In May, Lores said PayPal would use artificial intelligence to simplify operations and remove duplicated roles across the business. The company expects those efforts to save about $1.5 billion over the next two to three years and plans to reinvest the savings to support future growth.
Despite its challenges, PayPal still reports steady business performance. First-quarter revenue rose 7% year-on-year to $8.35 billion, beating analysts’ expectations of $8.05 billion. On a currency-neutral basis, total payment volume increased 8% to about $464 billion.
For Stripe, acquiring PayPal would expand its reach into consumer payments through PayPal’s checkout services and Venmo, while strengthening its existing business serving merchants and enterprises.

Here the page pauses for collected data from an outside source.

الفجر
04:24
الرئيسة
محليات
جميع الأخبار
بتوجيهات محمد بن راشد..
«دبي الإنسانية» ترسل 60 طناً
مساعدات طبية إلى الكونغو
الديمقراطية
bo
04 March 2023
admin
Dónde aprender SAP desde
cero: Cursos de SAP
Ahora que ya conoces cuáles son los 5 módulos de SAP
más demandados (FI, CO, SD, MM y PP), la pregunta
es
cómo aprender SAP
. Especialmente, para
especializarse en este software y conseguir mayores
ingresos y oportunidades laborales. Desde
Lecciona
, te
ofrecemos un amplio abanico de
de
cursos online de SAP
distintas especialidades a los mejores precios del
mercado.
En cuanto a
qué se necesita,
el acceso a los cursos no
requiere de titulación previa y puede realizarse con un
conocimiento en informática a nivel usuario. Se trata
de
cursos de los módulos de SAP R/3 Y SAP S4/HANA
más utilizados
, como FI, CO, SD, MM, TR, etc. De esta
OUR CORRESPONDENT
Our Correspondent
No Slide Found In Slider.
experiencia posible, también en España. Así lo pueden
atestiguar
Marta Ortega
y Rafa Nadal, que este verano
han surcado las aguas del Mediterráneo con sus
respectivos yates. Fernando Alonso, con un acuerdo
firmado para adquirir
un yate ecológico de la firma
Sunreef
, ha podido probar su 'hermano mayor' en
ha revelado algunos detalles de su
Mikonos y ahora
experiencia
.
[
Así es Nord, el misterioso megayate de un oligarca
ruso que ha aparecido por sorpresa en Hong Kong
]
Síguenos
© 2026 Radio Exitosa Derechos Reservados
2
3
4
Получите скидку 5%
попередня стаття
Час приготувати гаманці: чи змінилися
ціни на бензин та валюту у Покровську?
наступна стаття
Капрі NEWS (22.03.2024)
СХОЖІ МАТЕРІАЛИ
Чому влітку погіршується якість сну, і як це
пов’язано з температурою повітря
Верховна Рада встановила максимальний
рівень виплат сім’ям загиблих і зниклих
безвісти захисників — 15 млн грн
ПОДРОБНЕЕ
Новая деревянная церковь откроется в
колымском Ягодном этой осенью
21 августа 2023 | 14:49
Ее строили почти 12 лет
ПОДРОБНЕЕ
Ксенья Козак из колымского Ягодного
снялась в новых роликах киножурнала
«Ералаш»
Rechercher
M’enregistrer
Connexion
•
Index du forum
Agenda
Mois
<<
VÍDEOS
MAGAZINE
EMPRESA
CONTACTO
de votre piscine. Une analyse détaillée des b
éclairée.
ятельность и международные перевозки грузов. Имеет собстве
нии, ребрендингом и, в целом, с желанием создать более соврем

Stripe, which is still privately owned, was valued at $159 billion in a February share sale, more than 70% higher than a year earlier.
Currently, companies across the global payments industry are seeking larger scale and stronger positions in faster-growing areas such as cross-border payments and business-to-business transactions.
Last year, Global Payments agreed to acquire Worldpay from FIS and GTCR in a $24.25 billion deal. Canadian payments company Nuvei also acquired Payoneer for $2.75 billion with backing from Advent International and other private equity investors.
Meanwhile, Mastercard is exploring the sale of a majority stake in its UK payments business, Vocalink, back to British banks following concerns over foreign ownership of critical financial infrastructure.